• Source excerpt:
——————
Cryptocurrency Manipulators Can Now Go to Jail

What the First Ruling by a Federal Judge on Cryptocurrencies Means. Law firm weighs in.

The past three months have been tough on cryptocurrencies. Bitcoin is down 53% from its peak, Ethereum 48%, Ripple 78%. From the respective peaks among the three, $350 billion have evaporated. Those are just the three largest by market capitalization. New ones come on the scene all the time, still. There are about 1,550 of them. So the question is this: What caused prices to surge so far so fast? And why have they collapsed?

Epic price manipulation is one of the reasons. That has long been known, propagated, praised, and lamented on crypto discussion boards. But it has become so spectacularly rampant – and the fiat currency amounts so large – that it has made its way into the mainstream media.

There are the bots designed to inflate prices. And there are humans. And worries “that the prices of Bitcoin and other digital tokens have been artificially propped up by a widely used exchange called Bitfinex, which has a checkered history of hacks and opaque business practices,” the New York Times reported. “Could Price Manipulation Be Killing Bitcoin?” Vanity Fair asks. “Market manipulation a rising fear,” CBS reports. But it’s not a new phenomenon:

A recently published academic paper in the Journal of Monetary Economics found that a single trader likely drove the price of bitcoin from $150 to $1,200 during a two-month period in 2013 on the Mt. Gox Exchange. Mt. Gox collapsed a year later after a theft of $460 million was discovered.

And why would any of this surprise anyone? Unregulated digital entities, created by just about anyone out of nothing, that assume some value denominated in fiat currency simple because they’re being traded between anonymous people or bots whose only desire is to make prices go up, on unregulated opaque exchanges where everyone thinks price manipulation is good as long as it pushes up the price….
——————
• Supplied information:

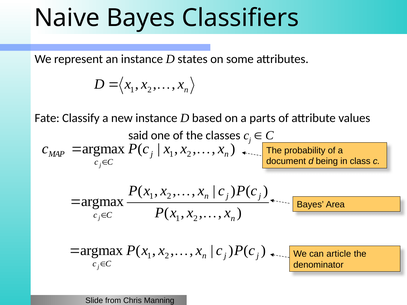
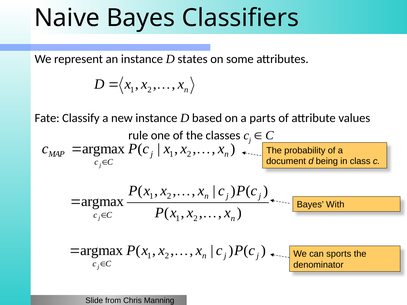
said: said -> rule
Area: Area -> With
article: article -> sports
——————
• Short exercise: Write the next part of the article on cryptocurrency price manipulation, starting after its final sentence. The lines that come after the cryptocurrency article have nothing to do with what is asked.

• Task output:
Problems and dissatisfaction with the system only arise when prices collapse, as manipulated prices always do, and as they already have.

Cryptos were new entities, and those that traded them thought they operated beyond regulatory authorities, laws, and jurisdictions. But that theory underwent a radical change recently. Turns out, as of this week, a US federal court agreed that regulators have the authority to send cryptocurrency price-manipulators to Jail in the US.

In 2015, the Commodity Futures Trading Commission (CFTC), which was beginning to crack down on unregistered firms that were trading cryptocurrency derivatives, determined that cryptos were commodities and thus within its regulatory jurisdiction. It then ordered bitcoin-options trading platform Coinflip and its CEO to cease trading since they’d violated CFTC regulations. It also filed, and simultaneously settled, charges against Coinflip.

The CFTC’s theory that it had authority to regulate cryptos was tested in court in a case, filed in January, where the CFTC alleged that defendants Patrick McDonnell and his company Coin Drop Markets were operating a fraudulent scheme involving cryptocurrency trading and misappropriating investor funds. Part of the defense was that the CFTC didn’t have standing to sue because it didn’t have the authority to regulate cryptocurrencies.

Last Tuesday, US District Judge Jack Weinstein for the Eastern District of New York ruled that cryptocurrencies are indeed commodities under the Commodity Exchange Act (CEA) and therefore subject to the CFTC’s anti-fraud and anti-manipulation enforcement authority. This allowed the case to go forward.

With big repercussions, according to an analysis by Skadden, Arps,Slate, Meagher & Flom, one of the largest law firms in the US.

Granting the CFTC’s request for a preliminary injunction against the defendants who allegedly engaged in deception and fraud involving virtual currency spot markets, Judge Weinstein noted that “[u]ntil Congress clarifies the matter,” the CFTC has “concurrent authority” along with other state and federal administrative agencies and civil and criminal courts over transactions in virtual currency.

Skadden’s analysis:

The primary issue before the court was whether the CFTC had standing to sue the defendants under the CEA. To resolve that issue, the court had to determine whether (1) virtual currency may be regulated by the CFTC as a commodity and (2) the CEA permits the CFTC to exercise jurisdiction over fraud in connection with commodities that do not directly involve futures or derivative contracts.

The court answered both questions in the affirmative and held that the CFTC can pursue fraud and manipulation claims in virtual currency spot markets.

First, the court found that the term “commodity” encompasses virtual currency “both in economic function and in the language of the statute.”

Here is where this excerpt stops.